**作業指示**
1. タクシン元首相来日の記事にある「タクシン氏は今週いっぱい日本に滞在し、東日本大震災の被災地を視察する予定です。」を英語に訳せ。
2. タクシン元首相来日の記事で、かぎかっこ「」に入っている発言をすべて書き出せ。
3. タクシン元首相来日の記事を、最後の文のあとから書き継げ。

#### 本文抜粋

タクシン来日中 2

タクシン氏会見の様子.jpgタクシン元首相が日本に入国して2日目の今日、会見を行いました。

以下2件ともNHKニュースより

タイの新しい首相の兄で、日本政府から特例として入国を認められ来日している、タクシン元首相が会見を開き、新政権への関与について「求められなければ助言はしない」と述べ、慎重な姿勢を強調しました。

 元首相のタクシン氏は、2006年に起きたクーデターで国を追われ、汚職の罪で実刑判決を受け、現在は国外で事実上の亡命生活を続けています。しかし、今月発足した妹のインラック新政権の後押しを受け、日本を特例的に訪問しており、反タクシン派の反発が強まっています。タクシン氏は23日、都内で会見し、自身のインラック新政権への関与に関する問いには、「私は必要がなければ助言はしない。妹はまだ政治経験が浅いので、タイの政治家の評判については尋ねてくるかもしれないが、政治の中身については聞いてこないだろう」と答えるにとどめました。

兄弟写真1.jpgまた、タイへの帰国については、「私は国民どうしの争いの原因になるつもりはない。国民の和解が実現するときが来れば、帰国するかもしれない」と述べました。タクシン氏は今週いっぱい日本に滞在し、東日本大震災の被災地を視察する予定です。

現首相であり、タクシン氏の末妹インラック氏も同日に施政方針演説を行いましたが、国民の和解をアピールしつつ、具体的な政策は兄譲りなものが多かったようです。

政権を発足させたタイのインラック首相が施政方針演説を行い、タクシン元首相の支持を巡って対立が続く国民の和解を強調したものの、打ち出した政策はタクシン氏の路線が色濃く反映されており、反タクシン派からの反発が懸念されます。

########
#### 保存データ

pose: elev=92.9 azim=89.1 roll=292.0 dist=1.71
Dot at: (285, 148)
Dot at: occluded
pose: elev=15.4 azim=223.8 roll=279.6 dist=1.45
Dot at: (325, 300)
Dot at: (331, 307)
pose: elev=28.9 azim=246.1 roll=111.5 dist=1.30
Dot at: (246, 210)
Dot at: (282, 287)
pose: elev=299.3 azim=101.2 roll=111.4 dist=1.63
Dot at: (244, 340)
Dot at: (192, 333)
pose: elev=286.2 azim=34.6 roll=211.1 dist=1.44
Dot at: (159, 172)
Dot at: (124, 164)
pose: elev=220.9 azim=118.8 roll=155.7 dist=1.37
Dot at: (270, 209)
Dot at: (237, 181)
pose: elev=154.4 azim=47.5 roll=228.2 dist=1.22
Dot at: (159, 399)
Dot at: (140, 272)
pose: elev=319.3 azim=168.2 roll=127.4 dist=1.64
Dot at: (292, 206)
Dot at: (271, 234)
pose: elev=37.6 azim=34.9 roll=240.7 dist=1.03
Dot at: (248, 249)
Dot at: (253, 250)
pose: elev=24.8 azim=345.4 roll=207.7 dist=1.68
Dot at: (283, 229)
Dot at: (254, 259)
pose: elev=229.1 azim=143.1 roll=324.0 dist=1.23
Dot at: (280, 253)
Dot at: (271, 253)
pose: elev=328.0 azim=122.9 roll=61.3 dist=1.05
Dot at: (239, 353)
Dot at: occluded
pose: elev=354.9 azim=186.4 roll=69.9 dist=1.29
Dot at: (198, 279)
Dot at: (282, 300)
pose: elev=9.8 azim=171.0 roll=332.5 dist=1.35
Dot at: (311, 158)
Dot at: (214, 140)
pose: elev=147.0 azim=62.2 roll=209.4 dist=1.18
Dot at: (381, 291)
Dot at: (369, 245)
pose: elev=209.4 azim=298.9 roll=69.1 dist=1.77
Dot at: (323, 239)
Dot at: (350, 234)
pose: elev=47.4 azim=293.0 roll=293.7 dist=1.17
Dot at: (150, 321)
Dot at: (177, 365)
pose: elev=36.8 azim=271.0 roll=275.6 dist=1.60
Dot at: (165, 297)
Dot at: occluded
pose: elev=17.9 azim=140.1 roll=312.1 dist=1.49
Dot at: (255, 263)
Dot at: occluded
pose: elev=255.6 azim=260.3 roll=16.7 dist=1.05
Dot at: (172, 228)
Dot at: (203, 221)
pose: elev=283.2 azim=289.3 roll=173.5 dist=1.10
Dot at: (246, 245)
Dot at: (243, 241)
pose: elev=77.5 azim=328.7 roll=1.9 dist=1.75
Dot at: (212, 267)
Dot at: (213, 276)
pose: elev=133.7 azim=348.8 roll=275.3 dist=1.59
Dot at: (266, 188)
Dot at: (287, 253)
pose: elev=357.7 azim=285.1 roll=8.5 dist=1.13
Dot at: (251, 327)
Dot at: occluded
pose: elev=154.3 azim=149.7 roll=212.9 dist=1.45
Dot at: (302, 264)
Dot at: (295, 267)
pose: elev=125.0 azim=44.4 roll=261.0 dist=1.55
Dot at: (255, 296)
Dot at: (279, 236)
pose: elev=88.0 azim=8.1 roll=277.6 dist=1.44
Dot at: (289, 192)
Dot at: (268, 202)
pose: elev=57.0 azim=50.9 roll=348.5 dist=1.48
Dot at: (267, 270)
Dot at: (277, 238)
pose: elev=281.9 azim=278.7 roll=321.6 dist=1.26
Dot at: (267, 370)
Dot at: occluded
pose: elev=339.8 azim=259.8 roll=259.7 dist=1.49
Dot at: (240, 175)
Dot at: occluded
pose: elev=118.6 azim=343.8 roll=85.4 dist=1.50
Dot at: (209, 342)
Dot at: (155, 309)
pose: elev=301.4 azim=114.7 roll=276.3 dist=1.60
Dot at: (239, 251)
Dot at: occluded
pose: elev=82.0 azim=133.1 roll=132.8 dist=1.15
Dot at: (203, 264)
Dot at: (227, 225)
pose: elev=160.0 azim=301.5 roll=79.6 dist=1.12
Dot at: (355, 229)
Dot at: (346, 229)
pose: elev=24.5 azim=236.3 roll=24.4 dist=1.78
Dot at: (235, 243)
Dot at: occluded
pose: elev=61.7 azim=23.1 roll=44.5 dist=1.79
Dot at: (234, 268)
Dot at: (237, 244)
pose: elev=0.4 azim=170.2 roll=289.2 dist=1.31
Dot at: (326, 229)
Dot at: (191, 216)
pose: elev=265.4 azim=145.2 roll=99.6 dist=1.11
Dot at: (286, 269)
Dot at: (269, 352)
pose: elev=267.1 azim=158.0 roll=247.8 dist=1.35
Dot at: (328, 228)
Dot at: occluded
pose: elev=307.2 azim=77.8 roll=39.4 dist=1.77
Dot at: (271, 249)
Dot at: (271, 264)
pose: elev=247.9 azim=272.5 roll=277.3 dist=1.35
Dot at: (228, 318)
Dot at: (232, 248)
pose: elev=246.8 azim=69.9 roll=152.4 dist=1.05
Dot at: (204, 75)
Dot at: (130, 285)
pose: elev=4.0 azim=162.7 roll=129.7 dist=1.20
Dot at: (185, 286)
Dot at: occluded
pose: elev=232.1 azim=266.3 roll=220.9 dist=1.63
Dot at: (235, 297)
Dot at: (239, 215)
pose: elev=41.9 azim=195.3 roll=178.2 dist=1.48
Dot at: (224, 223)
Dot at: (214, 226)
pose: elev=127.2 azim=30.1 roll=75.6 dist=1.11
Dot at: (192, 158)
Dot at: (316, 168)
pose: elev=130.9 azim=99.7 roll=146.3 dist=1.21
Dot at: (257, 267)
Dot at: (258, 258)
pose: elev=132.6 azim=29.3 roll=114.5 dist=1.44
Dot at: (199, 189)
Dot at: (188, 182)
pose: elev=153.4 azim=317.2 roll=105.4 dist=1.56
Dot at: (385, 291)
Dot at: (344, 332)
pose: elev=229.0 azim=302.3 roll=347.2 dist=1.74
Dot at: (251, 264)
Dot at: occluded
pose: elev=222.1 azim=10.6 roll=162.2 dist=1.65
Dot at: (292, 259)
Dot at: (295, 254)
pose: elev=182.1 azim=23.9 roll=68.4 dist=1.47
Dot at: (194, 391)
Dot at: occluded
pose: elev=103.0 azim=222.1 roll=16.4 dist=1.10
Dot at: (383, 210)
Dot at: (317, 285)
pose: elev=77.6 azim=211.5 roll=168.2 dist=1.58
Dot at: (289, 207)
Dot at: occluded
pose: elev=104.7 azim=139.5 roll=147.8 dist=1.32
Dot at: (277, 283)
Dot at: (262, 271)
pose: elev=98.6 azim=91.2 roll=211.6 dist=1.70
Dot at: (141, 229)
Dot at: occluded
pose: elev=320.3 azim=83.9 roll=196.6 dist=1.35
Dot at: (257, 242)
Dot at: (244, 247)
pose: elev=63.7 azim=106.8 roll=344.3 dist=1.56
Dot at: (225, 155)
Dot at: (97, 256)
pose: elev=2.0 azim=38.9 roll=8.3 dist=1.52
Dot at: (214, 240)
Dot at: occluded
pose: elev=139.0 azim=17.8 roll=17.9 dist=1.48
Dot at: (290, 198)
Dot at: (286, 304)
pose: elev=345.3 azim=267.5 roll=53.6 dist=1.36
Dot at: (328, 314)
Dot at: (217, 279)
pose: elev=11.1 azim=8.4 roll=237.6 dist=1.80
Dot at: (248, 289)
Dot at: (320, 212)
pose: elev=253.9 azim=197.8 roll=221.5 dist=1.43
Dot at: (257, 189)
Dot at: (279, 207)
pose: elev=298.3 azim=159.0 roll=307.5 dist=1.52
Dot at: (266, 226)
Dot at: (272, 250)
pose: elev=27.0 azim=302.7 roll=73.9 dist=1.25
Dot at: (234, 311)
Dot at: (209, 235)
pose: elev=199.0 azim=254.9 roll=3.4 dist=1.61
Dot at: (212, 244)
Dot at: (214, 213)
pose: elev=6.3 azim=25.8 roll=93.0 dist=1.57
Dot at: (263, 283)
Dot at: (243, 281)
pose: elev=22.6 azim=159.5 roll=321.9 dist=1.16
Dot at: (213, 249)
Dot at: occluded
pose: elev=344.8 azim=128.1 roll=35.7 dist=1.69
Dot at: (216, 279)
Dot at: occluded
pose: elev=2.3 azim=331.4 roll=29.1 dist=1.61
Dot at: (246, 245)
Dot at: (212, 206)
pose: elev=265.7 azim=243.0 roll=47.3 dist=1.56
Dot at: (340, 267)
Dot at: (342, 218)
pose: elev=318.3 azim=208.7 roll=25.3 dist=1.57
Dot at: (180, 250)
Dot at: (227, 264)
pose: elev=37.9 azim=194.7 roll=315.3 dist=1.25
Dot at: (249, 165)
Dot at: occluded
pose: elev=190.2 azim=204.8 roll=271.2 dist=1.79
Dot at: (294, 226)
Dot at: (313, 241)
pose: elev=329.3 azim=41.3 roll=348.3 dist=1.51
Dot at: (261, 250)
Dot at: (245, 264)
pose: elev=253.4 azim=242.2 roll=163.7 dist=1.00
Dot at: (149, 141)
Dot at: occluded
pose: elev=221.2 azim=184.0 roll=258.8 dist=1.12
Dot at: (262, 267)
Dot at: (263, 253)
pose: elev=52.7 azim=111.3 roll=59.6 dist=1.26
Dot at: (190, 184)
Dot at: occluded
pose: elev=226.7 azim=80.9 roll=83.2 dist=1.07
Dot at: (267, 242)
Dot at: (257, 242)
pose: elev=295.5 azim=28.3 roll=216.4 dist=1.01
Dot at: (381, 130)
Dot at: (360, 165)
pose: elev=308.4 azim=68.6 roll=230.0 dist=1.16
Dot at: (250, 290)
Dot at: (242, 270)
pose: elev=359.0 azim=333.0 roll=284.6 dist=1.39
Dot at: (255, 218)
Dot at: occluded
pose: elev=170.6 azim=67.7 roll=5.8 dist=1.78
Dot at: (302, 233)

########

**解答**
1. Thaksin will stay in Japan through the end of this week and plans to visit the areas hit by the Great East Japan Earthquake.

2.
・「求められなければ助言はしない」
・「私は必要がなければ助言はしない。妹はまだ政治経験が浅いので、タイの政治家の評判については尋ねてくるかもしれないが、政治の中身については聞いてこないだろう」
・「私は国民どうしの争いの原因になるつもりはない。国民の和解が実現するときが来れば、帰国するかもしれない」

3.
先月の総選挙で、兄のタクシン元首相を支持する政党を率いて勝利し、新政権を発足させたインラック首相は、23日、施政方針演説を行いました。インラック首相は演説で、タクシン元首相の支持を巡り、数年にわたって国内で対立が続いている状況を受けて、「国を一つにまとめるためには、国民どうしの和解を民主的に進めることが欠かせない」と強調しました。しかし、具体的な政策は、農民の所得向上を目指した米の買い取り制度の拡充や、地方活性化のための農村基金を倍増させるなど、タクシン時代に批判されたばらまき政策を受け継いだものが多く、実刑判決を受けて海外で事実上の亡命生活を送るタクシン元首相の路線が色濃く反映されています。

血が繋がっているだけに、政治の繋がりは切れないだろうという見方も多い中、タイの国民自身の多くがタクシン元首相の政治介入に反対しています。

バンコク週報WEB版より

アサンプション大学世論調査センター「ABACポール」は8月21日、国外逃亡中のタクシン元首相の政治介入に約7割が反対しているなどとする世論調査結果を明らかにした。

兄弟写真2.jpg調査対象は、17都県の2193人。タクシン元首相に対しては、「政治的な活動をやめてインラック首相に任せるべき」が68・9%、「やりたいことを自由にさせるべき」が10・6%となった。「インラック政権は元首相のために特別の便宜を図っているか」では、「そう思う」が40・9%、「そう思わない。政府は元首相の活動が国益につながると考えているだけ」が19・7%。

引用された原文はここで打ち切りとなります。